» **EXERCISE 1**
Decide whether each statement agrees with the Millhouse article, and answer yes or no with the deciding words quoted from it: (a) Millhouse has grown into two nonprofit organizations. (b) Millhouse McKinney has six dedicated art studios. (c) The weekly seminars are now led only by outside experts.
» **EXERCISE 2**
Name every area that the Millhouse article lists as part of the shared coworking space.
» **EXERCISE 3**
Please reproduce the Millhouse article word for word, beginning at "Millhouse was the" and stopping after "to get started.".

:: DOCUMENT SECTION ::

Beth Beck, Aimee Woolverton, Dana Brook, Megan Huff, and Gail Delger
What a difference a year makes. Twelve short months ago, Millhouse wasn’t much more than a passionate vision. It began with the concept of a creative coworking space for women seeking to answer the question, “How can we empower each other to succeed in our passions?” Now the vision has evolved into two nonprofit organizations, MillHouse Foundation and MillHouse McKinney, and a facility featuring 6,000 feet of creativity where women support, encourage, and inspire one another.
Millhouse was the brainchild of retired NASA Open Innovation Program Manager Dr. Beth Beck, who imagined a space where female artists and entrepreneurs would invest in one another’s successes. “Women work differently together—not better, not worse, just differently,” she said.
“We want to provide a welcoming environment where a woman can walk through the door and say, ‘I have a dream’ and get advice on how to get started.
We give women a home away from home, with space to meet with clients, hold workshops, or just to kick off their shoes and brainstorm over a cup of coffee or glass of wine. In the beginning, we relied on external experts for weekly seminars, but with so many members wanting to share their expertise, now our speakers are often the members themselves. And external speakers are signing up for membership.”
Millhouse McKinney at the Cotton Mill now consists of five dedicated art studios, one shared photography/wellness studio, and a shared coworking space including a kitchen, dining room, living room, and private areas to hold events and meet with clients. An operating principle is “every woman is an entrepreneur at heart.” Millhouse provides the space to co-work or play, relax and recharge, and feed that entrepreneurial spirit. “Members have found ways to help other members we never envisioned,” Beth said. “We have an interior design team using artwork from artist members to stage homes for their business, but also helping promote and sell their art. Another member with a marketing experience is helping members launch their online stores. Their generosity day to day is what makes this work.”
Beth says that generosity began with the owners of The Cotton Mill. “We wouldn’t be here without the enthusiastic support of Terry and McCall Casey,” Beth said. “Right from the start, they wanted us to succeed. Terry walked us into this space and said, ‘We see art and women flourishing here. How do we make it happen?’ And as we’re adjusting to the changes the coronavirus has brought, they’re opening up access to additional spaces in the Cotton Mill to allow us to conduct our yoga classes in the waterfall garden and hold outdoor meetings on the patios to keep our members safe. Members have been amazingly supportive too. Our team is grateful for them and all the men and women who’ve championed our cause and made Millhouse a success. We can’t wait to see where the next year will take us.”

:::
:: DATA EXTRACT ::

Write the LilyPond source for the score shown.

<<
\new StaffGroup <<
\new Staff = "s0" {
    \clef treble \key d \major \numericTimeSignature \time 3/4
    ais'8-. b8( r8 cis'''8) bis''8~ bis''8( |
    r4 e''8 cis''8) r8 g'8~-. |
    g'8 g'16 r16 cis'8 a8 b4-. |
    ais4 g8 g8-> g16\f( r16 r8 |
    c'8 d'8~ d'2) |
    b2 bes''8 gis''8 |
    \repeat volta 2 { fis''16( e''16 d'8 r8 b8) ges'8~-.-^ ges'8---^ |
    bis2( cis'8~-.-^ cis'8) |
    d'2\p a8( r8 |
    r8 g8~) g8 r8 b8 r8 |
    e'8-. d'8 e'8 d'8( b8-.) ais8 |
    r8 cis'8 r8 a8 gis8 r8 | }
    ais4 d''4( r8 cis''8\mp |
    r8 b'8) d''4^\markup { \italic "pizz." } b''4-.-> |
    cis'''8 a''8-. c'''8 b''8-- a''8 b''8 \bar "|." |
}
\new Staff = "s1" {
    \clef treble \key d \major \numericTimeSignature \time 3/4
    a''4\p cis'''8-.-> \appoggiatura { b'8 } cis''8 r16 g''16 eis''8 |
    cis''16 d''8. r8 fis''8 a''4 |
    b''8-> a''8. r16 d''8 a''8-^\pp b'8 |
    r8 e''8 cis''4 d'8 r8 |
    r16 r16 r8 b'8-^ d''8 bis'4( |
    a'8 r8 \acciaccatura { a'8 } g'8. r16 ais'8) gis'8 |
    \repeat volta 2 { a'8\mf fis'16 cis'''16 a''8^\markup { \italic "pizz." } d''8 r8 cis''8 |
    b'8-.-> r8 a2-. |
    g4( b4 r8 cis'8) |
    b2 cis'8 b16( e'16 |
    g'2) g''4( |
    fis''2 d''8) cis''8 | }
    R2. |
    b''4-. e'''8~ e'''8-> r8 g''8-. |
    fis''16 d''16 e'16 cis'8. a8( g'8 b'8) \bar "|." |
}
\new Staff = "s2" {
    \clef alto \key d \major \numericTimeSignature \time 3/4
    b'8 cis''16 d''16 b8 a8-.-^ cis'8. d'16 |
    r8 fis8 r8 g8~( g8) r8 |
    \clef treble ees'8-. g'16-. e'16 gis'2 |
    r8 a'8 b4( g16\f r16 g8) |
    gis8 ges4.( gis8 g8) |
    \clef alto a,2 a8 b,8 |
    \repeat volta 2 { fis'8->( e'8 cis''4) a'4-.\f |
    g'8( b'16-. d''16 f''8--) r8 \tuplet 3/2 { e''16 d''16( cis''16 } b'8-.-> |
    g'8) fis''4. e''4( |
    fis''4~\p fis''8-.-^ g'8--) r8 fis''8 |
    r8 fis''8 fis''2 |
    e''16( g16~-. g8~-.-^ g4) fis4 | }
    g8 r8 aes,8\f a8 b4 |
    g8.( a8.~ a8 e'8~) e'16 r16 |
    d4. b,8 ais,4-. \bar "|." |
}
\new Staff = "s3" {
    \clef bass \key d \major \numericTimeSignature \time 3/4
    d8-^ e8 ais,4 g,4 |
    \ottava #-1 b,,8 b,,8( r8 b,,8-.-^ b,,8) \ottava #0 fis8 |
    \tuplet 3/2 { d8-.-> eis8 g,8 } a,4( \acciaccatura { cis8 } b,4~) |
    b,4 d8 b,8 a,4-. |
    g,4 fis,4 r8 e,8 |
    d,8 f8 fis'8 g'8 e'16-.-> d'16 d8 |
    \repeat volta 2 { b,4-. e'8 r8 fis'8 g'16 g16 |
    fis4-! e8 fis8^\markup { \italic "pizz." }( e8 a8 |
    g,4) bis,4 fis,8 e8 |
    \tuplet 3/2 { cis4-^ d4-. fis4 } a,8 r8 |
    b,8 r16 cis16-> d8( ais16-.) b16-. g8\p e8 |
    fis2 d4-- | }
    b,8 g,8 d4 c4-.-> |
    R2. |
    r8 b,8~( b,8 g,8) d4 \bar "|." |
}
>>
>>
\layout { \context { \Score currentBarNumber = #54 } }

:::

» **FINAL ANSWER 1**
(a) Yes: "the vision has evolved into two nonprofit organizations, MillHouse Foundation and MillHouse McKinney"
(b) No: "five dedicated art studios"
(c) No: "now our speakers are often the members themselves"

» **FINAL ANSWER 2**
1. Kitchen
2. Dining room
3. Living room
4. Private areas to hold events and meet with clients

» **FINAL ANSWER 3**
Millhouse was the brainchild of retired NASA Open Innovation Program Manager Dr. Beth Beck, who imagined a space where female artists and entrepreneurs would invest in one another’s successes. “Women work differently together—not better, not worse, just differently,” she said.
“We want to provide a welcoming environment where a woman can walk through the door and say, ‘I have a dream’ and get advice on how to get started.